══ Data for analysis

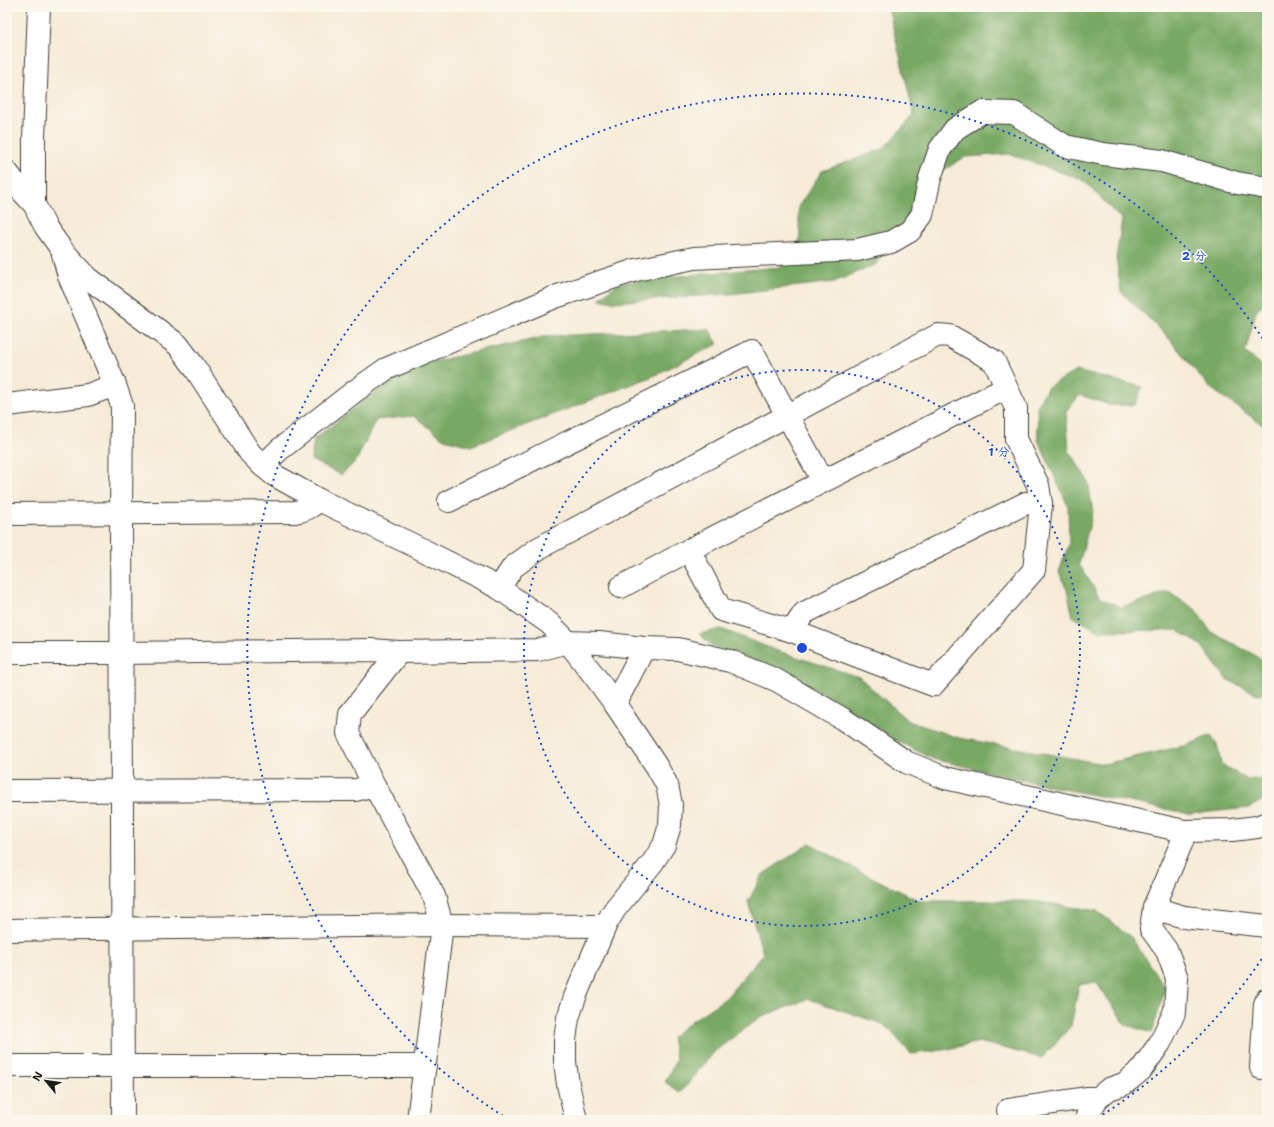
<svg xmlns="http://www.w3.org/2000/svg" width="1274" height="1127" font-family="'Shantell Sans','Klee One',sans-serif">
<rect width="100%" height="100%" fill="#fbf7ec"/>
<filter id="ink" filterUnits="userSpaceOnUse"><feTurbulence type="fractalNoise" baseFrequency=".025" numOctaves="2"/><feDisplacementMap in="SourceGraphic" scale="8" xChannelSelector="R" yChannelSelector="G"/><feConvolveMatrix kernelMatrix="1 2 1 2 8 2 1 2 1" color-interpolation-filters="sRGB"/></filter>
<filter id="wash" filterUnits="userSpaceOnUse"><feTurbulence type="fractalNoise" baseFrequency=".012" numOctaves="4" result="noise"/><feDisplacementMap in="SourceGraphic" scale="16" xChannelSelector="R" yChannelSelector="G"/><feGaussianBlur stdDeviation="0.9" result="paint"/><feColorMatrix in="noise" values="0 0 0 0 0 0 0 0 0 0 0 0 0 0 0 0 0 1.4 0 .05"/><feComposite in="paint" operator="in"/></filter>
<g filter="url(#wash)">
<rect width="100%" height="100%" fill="#f6ebd7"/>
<g fill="#78a964" stroke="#4a6240">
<path d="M888 7H1267V299L1256 312 1245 352 1267 370V428L1209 387 1167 336 1121 292 1116 258 1122 220 1083 180 1009 154 965 157 919 185 907 219 875 265 834 282 730 294 613 302 599 299 618 283 698 274 781 267 800 239 798 207 822 171 883 149 914 115Z"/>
<path d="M709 329 718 344 651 377 471 446 444 439 414 416 376 420 356 461 341 475 311 460 314 439 371 395 418 365 548 336Z"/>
<path d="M1076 371 1142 387 1135 405H1110L1080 395 1066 411 1069 451 1088 481 1093 512 1079 564 1100 598 1121 607 1146 600 1168 592 1195 609 1211 632 1253 654 1267 665V693L1257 694 1226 679 1201 645 1177 630 1099 631 1073 617 1067 590 1059 572 1069 544 1068 506 1038 440 1037 405 1048 387Z"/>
<path d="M721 629 775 650 859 677 908 721 959 738 1104 764 1188 745 1211 735 1217 744 1221 764 1248 780 1267 777V798L1249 808 1190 814 1063 789 933 759 897 741 841 704 778 668 712 646 699 634Z"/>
<path d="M810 843 853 868 920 901H1032L1097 911 1131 937 1165 988 1152 1033 1126 1025 1096 982 1079 985 1071 1026 1042 1058 979 1042 943 1050 911 1054 885 1025 809 999 760 1017 715 1051 680 1093 665 1082 676 1060 672 1037 690 1022 726 998 763 954 748 902 762 875Z"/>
</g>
</g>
<g filter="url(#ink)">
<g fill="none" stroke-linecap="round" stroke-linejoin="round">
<defs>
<g id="minor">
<path d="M7 172 19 188 34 204 45 226 62 250 88 278 178 345 193 365 250 453 263 466 274 475 319 500 413 545 499 588 549 623 568 642 596 678 615 704 657 767 667 785 671 805 670 825 664 845 653 862 615 909 606 924 575 997 568 1018 565 1040V1062L568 1084 576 1120"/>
<path d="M63 254 69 276 115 385 122 406 121 513 123 1120"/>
<path d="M7 405 88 395 115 385"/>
<path d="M263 466 279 450 355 391 386 369 555 297 636 270 694 258 857 250 891 242 910 231 922 215 930 178 940 149 955 129 982 112 1014 113 1065 146 1103 154 1162 161 1237 183 1267 188"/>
<path d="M449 501 752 351 823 481"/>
<path d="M7 514 295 512C306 510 312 507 319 500"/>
<path d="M689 550 721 610 792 631 804 613 1026 503 1041 504"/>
<path d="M621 587 689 550 1006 388"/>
<path d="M499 588 513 567 539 548 938 335 950 336 994 361 1016 408V439L1038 485 1041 504 1034 570 933 685 792 631"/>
<path d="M399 652 350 714 348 733 374 785 434 896 442 925 418 1120"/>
<path d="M7 653H122L371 650 399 652 538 650 568 642 599 643 644 648 678 649 730 661 776 680 843 719 906 762 945 778 1184 831 1232 830 1257 827 1267 823"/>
<path d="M615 704 644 648"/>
<path d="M7 791 356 790 374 785"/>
<path d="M1154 907 1167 912 1184 917 1267 926"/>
<path d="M7 930 442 925 605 926"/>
<path d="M7 1066H425"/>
<path d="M1261 1068 1265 1004 1267 999"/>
<path d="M1008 1110 1086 1098H1098"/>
<path d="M1086 1120 1088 1113 1098 1098 1109 1089 1124 1084 1141 1070 1160 1043 1175 1011 1177 978 1167 951 1151 929 1154 907 1182 842 1184 831"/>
</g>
<path id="tertiary" d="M34 204V138L39 7"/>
</defs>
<use href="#minor" stroke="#3d3b38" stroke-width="24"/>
<use href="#tertiary" stroke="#3d3b38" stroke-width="24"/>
<use href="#minor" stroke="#fff" stroke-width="22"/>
<use href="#tertiary" stroke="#fff" stroke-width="22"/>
</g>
</g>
<g fill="none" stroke="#1d4ed8" stroke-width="2" stroke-dasharray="2 4">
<circle cx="802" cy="648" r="278"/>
<path d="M1265 954A555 555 0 0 1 1096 1119M508 1119A555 555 0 1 1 1265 342"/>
</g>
<circle cx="802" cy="648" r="6" fill="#1d4ed8" stroke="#fbf7ec" stroke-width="2"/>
<g font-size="12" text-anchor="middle" font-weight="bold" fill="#1d4ed8" stroke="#fbf7ec" stroke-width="3.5" stroke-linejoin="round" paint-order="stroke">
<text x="1194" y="260">2 分</text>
<text x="999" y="456">1 分</text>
</g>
<rect width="1274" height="1127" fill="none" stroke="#fbf7ec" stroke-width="24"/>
<g transform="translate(46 1081) rotate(299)" stroke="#fbf7ec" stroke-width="3" paint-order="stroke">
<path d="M0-3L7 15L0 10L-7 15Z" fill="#1c1c1c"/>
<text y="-6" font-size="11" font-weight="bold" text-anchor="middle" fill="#1c1c1c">N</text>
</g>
</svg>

════

> _Your goal_
Copy out the lines of the data where the string "feTurbulence" occurs.

> _Exercise answer_
<filter id="ink" filterUnits="userSpaceOnUse"><feTurbulence type="fractalNoise" baseFrequency=".025" numOctaves="2"/><feDisplacementMap in="SourceGraphic" scale="8" xChannelSelector="R" yChannelSelector="G"/><feConvolveMatrix kernelMatrix="1 2 1 2 8 2 1 2 1" color-interpolation-filters="sRGB"/></filter>
<filter id="wash" filterUnits="userSpaceOnUse"><feTurbulence type="fractalNoise" baseFrequency=".012" numOctaves="4" result="noise"/><feDisplacementMap in="SourceGraphic" scale="16" xChannelSelector="R" yChannelSelector="G"/><feGaussianBlur stdDeviation="0.9" result="paint"/><feColorMatrix in="noise" values="0 0 0 0 0 0 0 0 0 0 0 0 0 0 0 0 0 1.4 0 .05"/><feComposite in="paint" operator="in"/></filter>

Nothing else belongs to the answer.